Access control and data exfiltration

Another structural problem of internal LLM systems lies in access control. The model itself has no permissions. It merely processes the context that is passed to it by the backend.

If the retrieval system retrieves documents without enforcing a clean document level access control, it can happen that content is passed to the model that the requesting user should not actually see. The model may then use this content in its response or at least indirectly reference it.

Attacks are often iterative. Through clever questioning, rephrasing or shifting context, information can be reconstructed step by step. Even if complete documents are not output, fragments or summaries can reveal sensitive content.
The core problem is architectural: security logic must not be left to the model, but must be technically enforced before context generation.

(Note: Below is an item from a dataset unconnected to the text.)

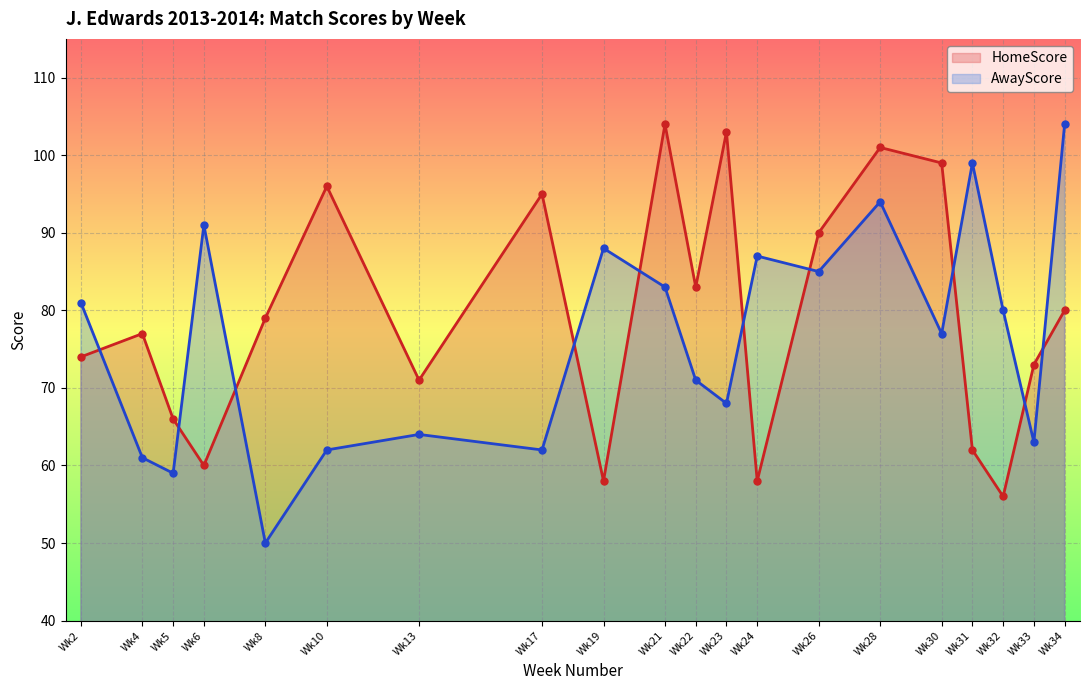

Reading left to right, what are all the values shown in this chart?

HomeScore: 74	77	66	60	79	96	71	95	58	104	83	103	58	90	101	99	62	56	73	80
AwayScore: 81	61	59	91	50	62	64	62	88	83	71	68	87	85	94	77	99	80	63	104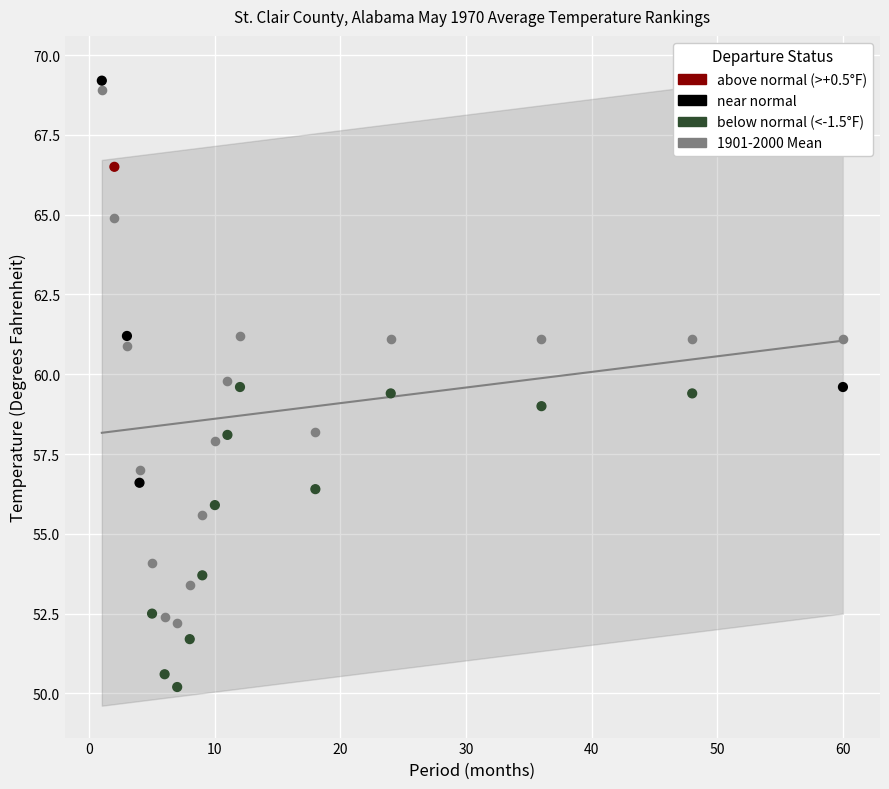

Across all data points, what is the range of X values (max minus min)?

59.0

Tool integration and active system interventions

With the introduction of function calling or tool integrations, the risk profile is shifting further. The model no longer generates just text, but structured calls to backend functions. These can perform database operations, create tickets, or access external APIs. If such function calls are not strictly validated and authorized on the server side, an attacker can indirectly trigger actions via manipulated prompts. It becomes particularly critical when backend service accounts have far-reaching rights and the model acts as an intermediary.

In this context, it becomes clear that an LLM is not a security-conscious actor. It follows statistical patterns. Every safety-relevant decision must be technically secured outside the model.

Context and session isolation

Another technical aspect concerns the management of conversational contexts. Many systems store chat histories or use caching mechanisms to generate responses more efficiently.
If contextual data is not properly isolated, it can lead to blending between users or sessions. In multi-tenant environments. this represents a significant risk. Since the model itself does not have client separation, this must be strictly enforced in the backend.

Basic technical insight

LLM systems are not classic software components with clear decision logic, but probabilistic word processing systems. They have no intrinsic understanding of security and no reliable separation between instruction and data.
As soon as internal documents are automatically analyzed, indexed and integrated into prompts, the attack surface expands considerably. Manipulated PDF content, indirect prompt injection via knowledge bases, and inadequate access controls are among the most realistic risks in productive enterprise environments.

The security assessment of such systems therefore requires an architectural understanding of the entire processing chain – from document parsing to retrieval mechanisms and tool execution.

The critical point is not only in the model, but in the way it is connected to data, context and system functions.